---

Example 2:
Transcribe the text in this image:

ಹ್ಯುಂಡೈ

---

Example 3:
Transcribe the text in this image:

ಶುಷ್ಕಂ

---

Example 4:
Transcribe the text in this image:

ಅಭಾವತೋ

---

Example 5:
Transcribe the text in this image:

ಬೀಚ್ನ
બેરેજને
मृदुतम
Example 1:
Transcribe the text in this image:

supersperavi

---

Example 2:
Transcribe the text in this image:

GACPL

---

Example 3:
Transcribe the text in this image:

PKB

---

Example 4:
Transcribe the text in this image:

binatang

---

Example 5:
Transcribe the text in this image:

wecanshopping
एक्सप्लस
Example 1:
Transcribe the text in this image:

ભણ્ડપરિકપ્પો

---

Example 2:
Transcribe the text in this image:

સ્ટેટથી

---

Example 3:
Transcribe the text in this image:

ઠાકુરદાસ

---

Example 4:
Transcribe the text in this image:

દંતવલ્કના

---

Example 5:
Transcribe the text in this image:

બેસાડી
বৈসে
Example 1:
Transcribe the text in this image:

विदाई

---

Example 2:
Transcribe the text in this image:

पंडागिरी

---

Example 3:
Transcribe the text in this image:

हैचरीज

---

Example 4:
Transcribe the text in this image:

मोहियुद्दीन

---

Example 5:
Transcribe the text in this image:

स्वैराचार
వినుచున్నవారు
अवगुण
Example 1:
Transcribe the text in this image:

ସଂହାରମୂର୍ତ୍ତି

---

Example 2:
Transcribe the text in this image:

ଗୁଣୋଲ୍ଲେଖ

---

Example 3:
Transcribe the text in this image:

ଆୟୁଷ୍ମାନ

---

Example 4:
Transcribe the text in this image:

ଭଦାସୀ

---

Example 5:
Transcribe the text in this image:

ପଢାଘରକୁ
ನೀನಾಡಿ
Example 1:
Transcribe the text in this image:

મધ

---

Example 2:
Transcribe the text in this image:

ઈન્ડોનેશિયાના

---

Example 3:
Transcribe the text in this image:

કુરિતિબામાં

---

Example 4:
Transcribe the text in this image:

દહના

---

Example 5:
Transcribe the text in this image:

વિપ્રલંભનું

:: Prompt ::
Without any alteration, retype all of the material above.

:: Answer section ::
---

Example 2:
Transcribe the text in this image:

ಹ್ಯುಂಡೈ

---

Example 3:
Transcribe the text in this image:

ಶುಷ್ಕಂ

---

Example 4:
Transcribe the text in this image:

ಅಭಾವತೋ

---

Example 5:
Transcribe the text in this image:

ಬೀಚ್ನ
બેરેજને
मृदुतम
Example 1:
Transcribe the text in this image:

supersperavi

---

Example 2:
Transcribe the text in this image:

GACPL

---

Example 3:
Transcribe the text in this image:

PKB

---

Example 4:
Transcribe the text in this image:

binatang

---

Example 5:
Transcribe the text in this image:

wecanshopping
एक्सप्लस
Example 1:
Transcribe the text in this image:

ભણ્ડપરિકપ્પો

---

Example 2:
Transcribe the text in this image:

સ્ટેટથી

---

Example 3:
Transcribe the text in this image:

ઠાકુરદાસ

---

Example 4:
Transcribe the text in this image:

દંતવલ્કના

---

Example 5:
Transcribe the text in this image:

બેસાડી
বৈসে
Example 1:
Transcribe the text in this image:

विदाई

---

Example 2:
Transcribe the text in this image:

पंडागिरी

---

Example 3:
Transcribe the text in this image:

हैचरीज

---

Example 4:
Transcribe the text in this image:

मोहियुद्दीन

---

Example 5:
Transcribe the text in this image:

स्वैराचार
వినుచున్నవారు
अवगुण
Example 1:
Transcribe the text in this image:

ସଂହାରମୂର୍ତ୍ତି

---

Example 2:
Transcribe the text in this image:

ଗୁଣୋଲ୍ଲେଖ

---

Example 3:
Transcribe the text in this image:

ଆୟୁଷ୍ମାନ

---

Example 4:
Transcribe the text in this image:

ଭଦାସୀ

---

Example 5:
Transcribe the text in this image:

ପଢାଘରକୁ
ನೀನಾಡಿ
Example 1:
Transcribe the text in this image:

મધ

---

Example 2:
Transcribe the text in this image:

ઈન્ડોનેશિયાના

---

Example 3:
Transcribe the text in this image:

કુરિતિબામાં

---

Example 4:
Transcribe the text in this image:

દહના

---

Example 5:
Transcribe the text in this image:

વિપ્રલંભનું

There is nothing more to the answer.